M. Lamallari a affirmé que le truand aurait pu être arrêté plus rapidement si les autorités belges avaient transmis à Tirana les informations sur les condamnations dont il a fait l’objet. Si la Belgique n’a pas d’accord avec l’Albanie sur l’extradition de ses ressortissants, cette transmission de données aurait permis à l’Albanie de faire purger sa peine à son ressortissant.

« Les autorités albanaises ont demandé à plusieurs reprises depuis avril la décision du tribunal contre Bajri », a déclaré le secrétaire d’État albanais à l’Intérieur, M. Besfort Lamallari. Ce verdict devait permettre à Rustemi de purger sa peine en Albanie. Certains parlent même d’obstruction. « Si les preuves de cette condamnation étaient arrivées quatre mois plus tôt, quatre meurtres auraient pu être évités », a déclaré le membre du gouvernement. « Au cours des dernières semaines et des derniers mois, en Serbie, plus précisément à Shkodër, des crimes graves ont été commis, notamment des meurtres et des extorsions », dit Lamallari. « L’officier de liaison et l’ambassade d’Albanie ont demandé le verdict à plusieurs reprises », a encore déclaré Lamallari. « Le ministre albanais de l’Intérieur, la police et le procureur ont fait pression sur les autorités belges pour qu’elles accélèrent le processus, mais la décision du juge n’est arrivée qu’en septembre ». Le ministère albanais de l’Intérieur a même, il y a peu, soulevé la question auprès du secrétaire d’État à l’asile et à la migration, Theo Francken (N-VA). Celui-ci confirme, mais souligne que c’est un problème qui relève de la justice.

Intouchable ou presque

Sur le plateau de Terzake, le ministre de la Justice, Koen Geens (CD&V), a admis une « erreur humaine » dans la procédure. Pour le ministre, le retard des documents livrés est en partie imputable à la traduction d’un gigantesque dossier en albanais et à une erreur de procédure . Il se défend aussi en disant qu’il ne s’agit là que « d’une petite partie des faits ». Puisque « Rustemi était déjà soupçonné de meurtres en Albanie en 2001 », toujours selon le ministre Geens. « En Belgique, c’est un motif suffisant pour une arrestation et le 26 décembre de l’année dernière, il a provoqué une autre fusillade dans sa ville natale. Là non plus, il n’a pas été arrêté. Il est donc étrange de dire que le retard est dû au fait que les documents belges sont arrivés trop tard. L’essentiel cependant est que tout le gang dirigé par Rustemi ait pu être démantelé, grâce à une action concertée des polices albanaise et belge. »

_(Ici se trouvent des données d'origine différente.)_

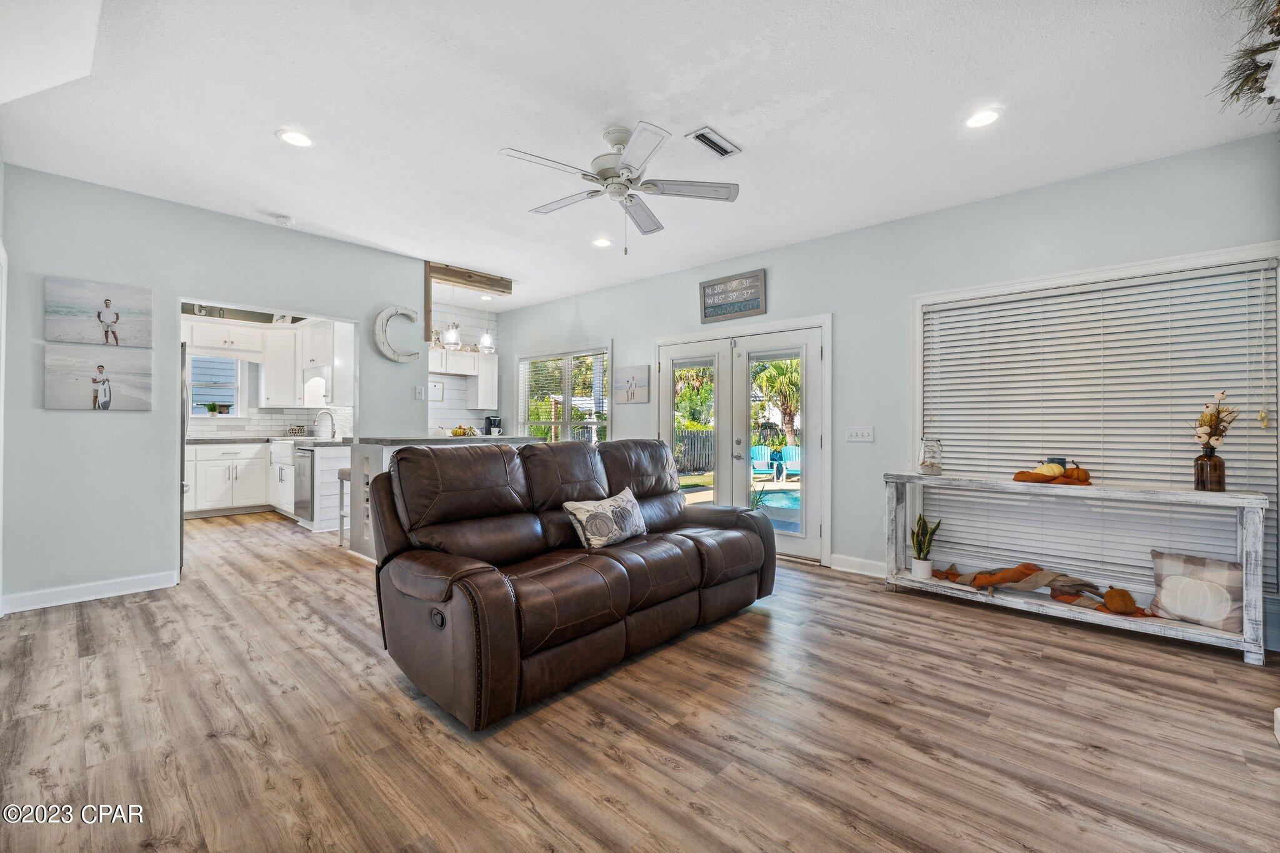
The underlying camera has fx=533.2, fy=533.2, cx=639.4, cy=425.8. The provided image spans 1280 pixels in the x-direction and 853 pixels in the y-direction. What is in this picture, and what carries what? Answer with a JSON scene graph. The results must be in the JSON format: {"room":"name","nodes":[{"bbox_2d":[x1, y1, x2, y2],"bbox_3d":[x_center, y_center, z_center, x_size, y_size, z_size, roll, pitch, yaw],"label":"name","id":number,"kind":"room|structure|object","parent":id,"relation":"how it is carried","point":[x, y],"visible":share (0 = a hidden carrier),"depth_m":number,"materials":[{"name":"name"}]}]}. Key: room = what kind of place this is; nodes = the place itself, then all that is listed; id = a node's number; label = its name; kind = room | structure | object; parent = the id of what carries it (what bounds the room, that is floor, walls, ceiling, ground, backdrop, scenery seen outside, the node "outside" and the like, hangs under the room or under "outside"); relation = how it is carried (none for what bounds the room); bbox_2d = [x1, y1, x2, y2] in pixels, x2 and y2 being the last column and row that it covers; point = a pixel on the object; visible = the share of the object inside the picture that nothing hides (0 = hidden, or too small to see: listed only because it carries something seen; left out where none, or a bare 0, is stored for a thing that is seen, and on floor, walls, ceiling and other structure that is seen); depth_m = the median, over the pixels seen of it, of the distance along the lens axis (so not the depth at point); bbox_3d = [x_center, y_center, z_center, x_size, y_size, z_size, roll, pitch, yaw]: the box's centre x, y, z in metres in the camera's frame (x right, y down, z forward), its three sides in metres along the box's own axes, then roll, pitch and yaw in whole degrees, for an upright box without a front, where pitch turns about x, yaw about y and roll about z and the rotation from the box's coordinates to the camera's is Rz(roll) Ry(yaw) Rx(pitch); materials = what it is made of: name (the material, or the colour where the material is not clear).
{"room":"living room","nodes":[
{"label":"living room","id":0,"kind":"room"},
{"bbox_2d":[0,162,428,613],"bbox_3d":[-3.118,-0.227,4.066,0.124,2.747,3.186,0,0,43],"label":"left wall","id":1,"kind":"structure","parent":0,"point":[134,416],"depth_m":3.64,"materials":[{"name":"paint"}]},
{"bbox_2d":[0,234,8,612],"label":"door frame","id":2,"kind":"structure","parent":1,"relation":"attached to","point":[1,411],"depth_m":3.03,"materials":[{"name":"white paint"}]},
{"bbox_2d":[0,570,179,613],"bbox_3d":[-3.685,1.083,3.424,0.016,0.109,1.100,0,0,43],"label":"baseboard","id":3,"kind":"structure","parent":1,"relation":"attached to","point":[154,588],"depth_m":3.48,"materials":[{"name":"white paint"}]},
{"bbox_2d":[45,275,154,348],"bbox_3d":[-3.577,-0.738,3.532,0.029,0.422,0.470,0,0,43],"label":"canvas picture","id":4,"kind":"object","parent":1,"relation":"attached to","point":[106,307],"visible":0.99,"depth_m":3.51,"materials":[{"name":"white fabric"}]},
{"bbox_2d":[45,345,154,411],"bbox_3d":[-3.586,-0.302,3.539,0.032,0.412,0.529,0,0,43],"label":"canvas picture","id":5,"kind":"object","parent":1,"relation":"attached to","point":[126,386],"visible":0.99,"depth_m":3.52,"materials":[{"name":"white fabric"}]},
{"bbox_2d":[373,305,423,363],"bbox_3d":[-2.238,-0.843,4.957,0.079,0.535,0.448,0,0,43],"label":"letter decoration","id":6,"kind":"object","parent":1,"relation":"attached to","point":[384,314],"visible":0.99,"depth_m":4.90,"materials":[{"name":"white wood"}]},
{"bbox_2d":[413,385,424,398],"bbox_3d":[-2.101,-0.318,5.075,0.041,0.125,0.074,0,0,43],"label":"light switch","id":7,"kind":"object","parent":1,"relation":"attached to","point":[419,391],"visible":0.99,"depth_m":5.07,"materials":[{"name":"white plastic"}]},
{"bbox_2d":[182,307,353,437],"bbox_3d":[-5.305,-0.281,6.826,0.176,2.771,3.103,0,0,43],"label":"kitchen wall","id":8,"kind":"structure","parent":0,"point":[254,401],"depth_m":7.11,"materials":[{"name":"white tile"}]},
{"bbox_2d":[186,352,244,418],"bbox_3d":[-5.661,-0.503,7.023,0.155,0.915,0.786,0,0,43],"label":"kitchen window","id":9,"kind":"structure","parent":8,"relation":"in","point":[236,386],"depth_m":7.08,"materials":[{"name":"white glass"}]},
{"bbox_2d":[199,401,232,415],"bbox_3d":[-5.541,-0.229,6.966,0.173,0.178,0.385,0,0,43],"label":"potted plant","id":10,"kind":"object","parent":9,"relation":"on","point":[209,406],"visible":0.98,"depth_m":6.94,"materials":[{"name":"green plant"}]},
{"bbox_2d":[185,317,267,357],"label":"upper cabinet","id":11,"kind":"object","parent":8,"relation":"attached to","point":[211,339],"visible":0.93,"depth_m":6.70,"materials":[{"name":"white paint"}]},
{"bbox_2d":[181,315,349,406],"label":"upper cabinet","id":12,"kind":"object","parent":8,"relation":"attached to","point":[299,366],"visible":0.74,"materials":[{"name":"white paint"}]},
{"bbox_2d":[188,408,354,438],"bbox_3d":[-5.088,-0.031,6.808,0.650,0.434,2.474,0,0,43],"label":"tile backsplash","id":13,"kind":"structure","parent":8,"relation":"attached to","point":[301,414],"depth_m":7.26,"materials":[{"name":"white tile"}]},
{"bbox_2d":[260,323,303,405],"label":"upper cabinet","id":14,"kind":"object","parent":8,"relation":"attached to","point":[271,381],"visible":0.87,"depth_m":7.04,"materials":[{"name":"white paint"}]},
{"bbox_2d":[300,320,351,405],"bbox_3d":[-3.731,-0.778,6.367,0.986,1.038,0.366,0,0,43],"label":"upper cabinet","id":15,"kind":"object","parent":8,"relation":"attached to","point":[337,359],"visible":0.7,"depth_m":6.14,"materials":[{"name":"white paint"}]},
{"bbox_2d":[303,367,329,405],"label":"cabinet door","id":16,"kind":"object","parent":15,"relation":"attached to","point":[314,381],"visible":0.7,"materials":[{"name":"white paint"}]},
{"bbox_2d":[428,300,504,435],"bbox_3d":[-2.760,-0.240,7.265,0.149,2.768,1.964,0,0,43],"label":"kitchen back wall","id":17,"kind":"structure","parent":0,"point":[474,314],"depth_m":7.43,"materials":[{"name":"white paint"}]},
{"bbox_2d":[426,379,444,400],"bbox_3d":[-2.731,-0.457,7.062,0.024,0.270,0.264,0,0,43],"label":"picture","id":18,"kind":"object","parent":17,"relation":"attached to","point":[439,389],"visible":0.85,"depth_m":7.08,"materials":[{"name":"white"}]},
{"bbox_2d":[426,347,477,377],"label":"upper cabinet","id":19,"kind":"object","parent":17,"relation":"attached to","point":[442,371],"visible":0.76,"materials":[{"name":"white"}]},
{"bbox_2d":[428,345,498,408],"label":"upper cabinet","id":20,"kind":"object","parent":17,"relation":"attached to","point":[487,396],"visible":0.63,"depth_m":7.20,"materials":[{"name":"white paint"}]},
{"bbox_2d":[0,508,1279,852],"bbox_3d":[-1.461,1.208,3.714,10.239,0.099,6.028,0,0,43],"label":"floor","id":21,"kind":"structure","parent":0,"point":[372,692],"depth_m":2.03,"materials":[{"name":"brown wood"}]},
{"bbox_2d":[178,340,188,568],"bbox_3d":[-4.043,0.262,4.148,0.871,1.707,0.824,0,0,43],"label":"refrigerator","id":22,"kind":"object","parent":21,"relation":"on","point":[181,461],"visible":0.1,"depth_m":4.11,"materials":[{"name":"silver metal"}]},
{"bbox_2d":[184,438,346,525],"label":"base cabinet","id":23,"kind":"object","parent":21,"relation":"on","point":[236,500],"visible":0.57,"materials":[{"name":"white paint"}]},
{"bbox_2d":[187,435,346,445],"bbox_3d":[-4.700,0.192,6.682,1.156,0.043,1.957,0,0,43],"label":"countertop","id":24,"kind":"structure","parent":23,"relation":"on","point":[229,439],"depth_m":6.38,"materials":[{"name":"grey stone"}]},
{"bbox_2d":[286,425,308,436],"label":"basket","id":25,"kind":"object","parent":24,"relation":"on","point":[291,431],"visible":0.99,"depth_m":7.16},
{"bbox_2d":[314,408,336,439],"bbox_3d":[-3.882,-0.014,6.550,0.120,0.389,0.222,0,0,43],"label":"faucet","id":26,"kind":"object","parent":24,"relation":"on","point":[332,436],"visible":0.99,"depth_m":6.55,"materials":[{"name":"silver metal"}]},
{"bbox_2d":[270,438,297,464],"bbox_3d":[-4.223,0.327,6.732,0.707,0.231,0.540,0,0,43],"label":"farmhouse sink","id":27,"kind":"object","parent":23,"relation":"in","point":[289,454],"visible":0.53,"depth_m":6.48,"materials":[{"name":"white"}]},
{"bbox_2d":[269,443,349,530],"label":"base cabinet","id":28,"kind":"object","parent":21,"relation":"on","point":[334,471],"visible":0.43,"depth_m":5.86,"materials":[{"name":"white paint"}]},
{"bbox_2d":[293,446,314,521],"bbox_3d":[-3.596,0.665,6.124,0.603,0.823,0.611,0,0,43],"label":"dishwasher","id":29,"kind":"object","parent":28,"relation":"in","point":[299,500],"visible":0.45,"depth_m":5.91,"materials":[{"name":"silver metal"}]},
{"bbox_2d":[336,467,351,545],"bbox_3d":[-2.631,0.767,5.079,0.387,0.727,0.368,0,0,43],"label":"bar stool","id":30,"kind":"object","parent":21,"relation":"on","point":[342,476],"visible":0.28,"depth_m":5.05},
{"bbox_2d":[345,433,544,561],"bbox_3d":[-1.760,0.630,5.178,0.956,1.057,1.800,0,0,43],"label":"kitchen peninsula","id":31,"kind":"object","parent":21,"relation":"on","point":[357,474],"visible":0.21,"depth_m":4.72,"materials":[{"name":"white paint"}]},
{"bbox_2d":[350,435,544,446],"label":"peninsula countertop","id":32,"kind":"structure","parent":31,"relation":"on","point":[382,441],"depth_m":4.72,"materials":[{"name":"grey stone"}]},
{"bbox_2d":[449,424,478,436],"bbox_3d":[-1.726,0.056,5.220,0.303,0.124,0.310,0,0,43],"label":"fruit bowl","id":33,"kind":"object","parent":31,"relation":"on","point":[454,431],"visible":0.8,"depth_m":5.16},
{"bbox_2d":[485,415,502,435],"bbox_3d":[-1.984,0.039,7.232,0.208,0.329,0.163,0,0,43],"label":"coffee maker","id":34,"kind":"object","parent":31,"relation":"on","point":[494,419],"visible":0.85,"depth_m":7.18,"materials":[{"name":"black plastic"}]},
{"bbox_2d":[366,436,778,728],"bbox_3d":[-0.225,0.633,3.102,1.077,1.039,2.368,0,0,43],"label":"leather sofa","id":35,"kind":"object","parent":21,"relation":"on","point":[469,570],"visible":0.99,"depth_m":2.53,"materials":[{"name":"brown leather"}]},
{"bbox_2d":[562,485,649,550],"bbox_3d":[-0.162,0.534,3.074,0.222,0.281,0.624,0,0,43],"label":"throw pillow","id":36,"kind":"object","parent":35,"relation":"on","point":[634,513],"visible":0.99,"depth_m":2.95,"materials":[{"name":"fabric"}]},
{"bbox_2d":[885,474,1269,665],"bbox_3d":[2.501,0.775,3.287,1.741,0.811,0.364,0,0,43],"label":"console table","id":37,"kind":"object","parent":21,"relation":"on","point":[1180,493],"visible":0.92,"depth_m":3.04,"materials":[{"name":"wood"}]},
{"bbox_2d":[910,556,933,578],"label":"plant pot","id":38,"kind":"object","parent":37,"relation":"on","point":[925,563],"visible":0.93,"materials":[{"name":"white ceramic"}]},
{"bbox_2d":[910,513,939,576],"bbox_3d":[1.961,0.810,3.700,0.191,0.442,0.195,0,0,-13],"label":"snake plant","id":39,"kind":"object","parent":37,"relation":"on","point":[920,550],"visible":0.98,"depth_m":3.67,"materials":[{"name":"green plant"}]},
{"bbox_2d":[917,436,943,475],"bbox_3d":[2.027,0.210,3.728,0.155,0.260,0.154,0,0,43],"label":"glass jar","id":40,"kind":"object","parent":37,"relation":"on","point":[927,466],"visible":1,"depth_m":3.68,"materials":[{"name":"clear glass"}]},
{"bbox_2d":[925,561,1154,616],"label":"autumn decorations","id":41,"kind":"object","parent":37,"relation":"on","point":[980,573],"visible":0.97,"depth_m":3.31,"materials":[{"name":"brown"}]},
{"bbox_2d":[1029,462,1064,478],"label":"pumpkin","id":42,"kind":"object","parent":37,"relation":"on","point":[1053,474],"visible":0.89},
{"bbox_2d":[1011,461,1093,485],"bbox_3d":[2.552,0.288,3.326,0.399,0.122,0.328,0,0,43],"label":"pumpkin decoration","id":43,"kind":"object","parent":37,"relation":"on","point":[1015,479],"visible":0.99,"depth_m":3.26,"materials":[{"name":"orange"}]},
{"bbox_2d":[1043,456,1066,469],"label":"candle","id":44,"kind":"object","parent":37,"relation":"on","point":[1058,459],"visible":0.34,"depth_m":3.38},
{"bbox_2d":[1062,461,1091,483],"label":"pumpkin","id":45,"kind":"object","parent":37,"relation":"on","point":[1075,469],"visible":0.91,"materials":[{"name":"orange"}]},
{"bbox_2d":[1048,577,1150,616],"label":"pumpkin","id":46,"kind":"object","parent":37,"relation":"on","point":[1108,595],"visible":0.97,"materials":[{"name":"brown"}]},
{"bbox_2d":[1148,550,1243,630],"bbox_3d":[3.026,0.885,2.885,0.414,0.343,0.147,0,0,43],"label":"throw pillow","id":47,"kind":"object","parent":37,"relation":"on","point":[1175,578],"visible":0.99,"depth_m":2.86,"materials":[{"name":"fabric"}]},
{"bbox_2d":[1193,446,1226,490],"bbox_3d":[3.103,0.241,2.907,0.119,0.217,0.120,0,0,43],"label":"vase","id":48,"kind":"object","parent":37,"relation":"on","point":[1220,464],"visible":0.96,"depth_m":2.87,"materials":[{"name":"glass"}]},
{"bbox_2d":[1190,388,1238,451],"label":"dried flowers","id":49,"kind":"object","parent":48,"relation":"in","point":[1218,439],"visible":0.89,"depth_m":2.93,"materials":[{"name":"plant"}]},
{"bbox_2d":[0,0,1279,313],"bbox_3d":[-1.215,-1.633,3.681,9.416,0.108,5.631,0,0,43],"label":"ceiling","id":50,"kind":"structure","parent":0,"point":[735,127],"depth_m":2.65,"materials":[{"name":"white paint"}]},
{"bbox_2d":[273,215,294,225],"bbox_3d":[-2.740,-1.577,4.100,0.129,0.037,0.129,0,0,43],"label":"smoke detector","id":51,"kind":"object","parent":50,"relation":"attached to","point":[284,220],"visible":0.99,"depth_m":4.07,"materials":[{"name":"white plastic"}]},
{"bbox_2d":[276,128,314,146],"bbox_3d":[-1.902,-1.589,2.949,0.188,0.009,0.188,0,0,43],"label":"recessed light","id":52,"kind":"object","parent":50,"relation":"in","point":[291,137],"visible":0.99,"depth_m":2.94,"materials":[{"name":"white"}]},
{"bbox_2d":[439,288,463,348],"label":"pendant light","id":53,"kind":"object","parent":50,"relation":"hanging from","point":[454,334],"visible":0.97,"depth_m":5.42,"materials":[{"name":"clear glass"}]},
{"bbox_2d":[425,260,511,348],"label":"wooden beam","id":54,"kind":"object","parent":50,"relation":"attached to","point":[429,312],"visible":0.74,"depth_m":5.57,"materials":[{"name":"brown wood"}]},
{"bbox_2d":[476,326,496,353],"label":"pendant light","id":55,"kind":"object","parent":50,"relation":"hanging from","point":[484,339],"visible":0.86,"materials":[{"name":"clear glass"}]},
{"bbox_2d":[591,236,612,247],"bbox_3d":[-0.329,-1.579,4.596,0.186,0.009,0.186,0,0,43],"label":"recessed light","id":56,"kind":"object","parent":50,"relation":"in","point":[602,242],"visible":0.99,"depth_m":4.58,"materials":[{"name":"white"}]},
{"bbox_2d":[500,120,739,252],"bbox_3d":[-0.128,-1.265,2.939,1.218,0.654,1.231,0,0,-12],"label":"ceiling fan","id":57,"kind":"object","parent":50,"relation":"hanging from","point":[622,167],"visible":0.98,"depth_m":2.86,"materials":[{"name":"white metal"}]},
{"bbox_2d":[686,126,741,158],"bbox_3d":[0.412,-1.565,2.957,0.139,0.016,0.320,0,0,43],"label":"ceiling vent","id":58,"kind":"object","parent":50,"relation":"in","point":[707,132],"visible":0.99,"depth_m":2.94,"materials":[{"name":"white metal"}]},
{"bbox_2d":[963,107,1002,128],"bbox_3d":[1.748,-1.567,2.722,0.187,0.009,0.186,0,0,43],"label":"recessed light","id":59,"kind":"object","parent":50,"relation":"in","point":[973,122],"visible":0.99,"depth_m":2.72,"materials":[{"name":"white"}]},
{"bbox_2d":[1216,0,1279,121],"bbox_3d":[2.210,-1.329,1.680,0.578,0.674,1.130,0,0,43],"label":"wreath","id":60,"kind":"object","parent":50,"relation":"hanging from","point":[1260,88],"visible":0.99,"depth_m":1.87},
{"bbox_2d":[484,131,1279,652],"bbox_3d":[0.872,-0.214,5.052,8.088,2.728,0.151,0,0,43],"label":"right wall","id":61,"kind":"structure","parent":0,"point":[775,277],"depth_m":4.05,"materials":[{"name":"paint"}]},
{"bbox_2d":[515,343,610,442],"bbox_3d":[-0.992,-0.197,6.747,1.820,1.544,0.155,0,0,43],"label":"window","id":62,"kind":"structure","parent":61,"relation":"in","point":[522,364],"depth_m":6.71,"materials":[{"name":"white glass"}]},
{"bbox_2d":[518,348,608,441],"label":"window blind","id":63,"kind":"object","parent":62,"relation":"attached to","point":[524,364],"visible":0.65,"depth_m":6.70,"materials":[{"name":"white"}]},
{"bbox_2d":[612,363,651,403],"bbox_3d":[-0.098,-0.451,5.897,0.605,0.412,0.032,0,0,43],"label":"picture","id":64,"kind":"object","parent":61,"relation":"attached to","point":[627,381],"visible":0.99,"depth_m":5.86},
{"bbox_2d":[698,269,766,322],"bbox_3d":[0.851,-1.196,4.962,0.692,0.393,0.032,0,0,43],"label":"wall sign","id":65,"kind":"object","parent":61,"relation":"attached to","point":[710,294],"visible":1,"depth_m":4.94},
{"bbox_2d":[656,314,833,566],"bbox_3d":[0.906,0.133,5.120,1.740,2.056,0.210,0,0,43],"label":"french door","id":66,"kind":"structure","parent":61,"relation":"in","point":[805,349],"depth_m":4.98,"materials":[{"name":"white glass"}]},
{"bbox_2d":[828,553,885,576],"bbox_3d":[2.335,1.111,3.630,2.083,0.110,0.018,0,0,43],"label":"baseboard","id":67,"kind":"structure","parent":61,"relation":"attached to","point":[840,568],"depth_m":4.25,"materials":[{"name":"white paint"}]},
{"bbox_2d":[845,425,874,441],"bbox_3d":[1.742,0.060,4.225,0.196,0.117,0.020,0,0,43],"label":"light switch","id":68,"kind":"object","parent":61,"relation":"attached to","point":[857,436],"visible":0.97,"depth_m":4.22,"materials":[{"name":"white plastic"}]},
{"bbox_2d":[910,240,1279,601],"bbox_3d":[2.733,0.029,3.373,1.757,1.954,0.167,0,0,43],"label":"window","id":69,"kind":"structure","parent":61,"relation":"in","point":[1243,249],"depth_m":3.29,"materials":[{"name":"white"}]},
{"bbox_2d":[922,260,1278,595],"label":"window blind","id":70,"kind":"object","parent":69,"relation":"attached to","point":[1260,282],"visible":0.75,"depth_m":3.26,"materials":[{"name":"white"}]},
{"label":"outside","id":71,"kind":"structure","parent":0,"visible":0},
{"bbox_2d":[753,486,801,513],"bbox_3d":[2.818,1.263,8.664,3.081,0.077,2.696,0,0,43],"label":"swimming pool","id":72,"kind":"structure","parent":71,"relation":"in","point":[785,505],"depth_m":8.75,"materials":[{"name":"liquid"}]},
{"label":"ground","id":73,"kind":"structure","parent":71,"visible":0},
{"bbox_2d":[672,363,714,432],"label":"tree","id":74,"kind":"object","parent":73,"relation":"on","point":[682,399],"visible":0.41,"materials":[{"name":"green plant"}]},
{"bbox_2d":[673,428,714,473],"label":"fence","id":75,"kind":"object","parent":73,"relation":"on","point":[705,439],"visible":0.35,"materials":[{"name":"wood"}]},
{"bbox_2d":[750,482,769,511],"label":"plant","id":76,"kind":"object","parent":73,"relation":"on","point":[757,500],"visible":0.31,"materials":[{"name":"green plant"}]},
{"bbox_2d":[751,445,778,478],"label":"adirondack chair","id":77,"kind":"object","parent":73,"relation":"on","point":[760,454],"visible":0.73,"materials":[{"name":"blue plastic"}]},
{"bbox_2d":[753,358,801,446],"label":"palm tree","id":78,"kind":"object","parent":73,"relation":"on","point":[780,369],"visible":0.53,"materials":[{"name":"green plant"}]},
{"bbox_2d":[778,445,801,479],"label":"adirondack chair","id":79,"kind":"object","parent":73,"relation":"on","point":[787,466],"visible":0.65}
]}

Longtemps, le fugitif s’est en effet senti intouchable dans son propre pays, où son clan criminel possède des biens et des plages à Shkodër. Au point que lorsqu’il menace un client dans sa discothèque l’Évasion avec son revolver, les policiers sont appelés, mais reçoivent rapidement l’ordre de quitter le bâtiment sans interroger le tireur. Il y a même eu des émeutes en Albanie pour dénoncer la corruption de politiciens trop proches des gangs criminels.

Si plusieurs membres du gouvernement albanais ont roulé des mécaniques, l’opposition se montre nettement moins dithyrambique sur l’arrestation. « Ce n’est pas le travail de notre police et de notre procureur, mais des autorités belges et néerlandaises et de leurs médias », a déclaré l’ancien Premier ministre Sali Berisha. Quelques journaux locaux vont même attribuer la fin du gang à un agent belge qui parle « parfaitement albanais » et qui a infiltré l’organisation depuis Bruxelles. Des sources dans les cercles de sécurité belges confirment qu’il s’agit d’un spécialiste des infractions sexuelles qui a connu par ce biais les gangs albanais.

Les attaques des autorités albanaises envers la Belgique laissent aussi Sven Mary, l’avocat de Rustemidans notre pays, de marbre. Pour lui, « c’est principalement un message envoyé à leur opinion publique en Albanie. » Le ministre Geens évoque, quant à lui, un combat sans merci sur la corruption entre l’ancien Premier ministre Berisha et le gouvernement actuel. « Le frère du ministre de l’Intérieur Xhafaj, est extradé en Italie pour trafic de drogue et corruption », souffle Geens à titre d’exemple.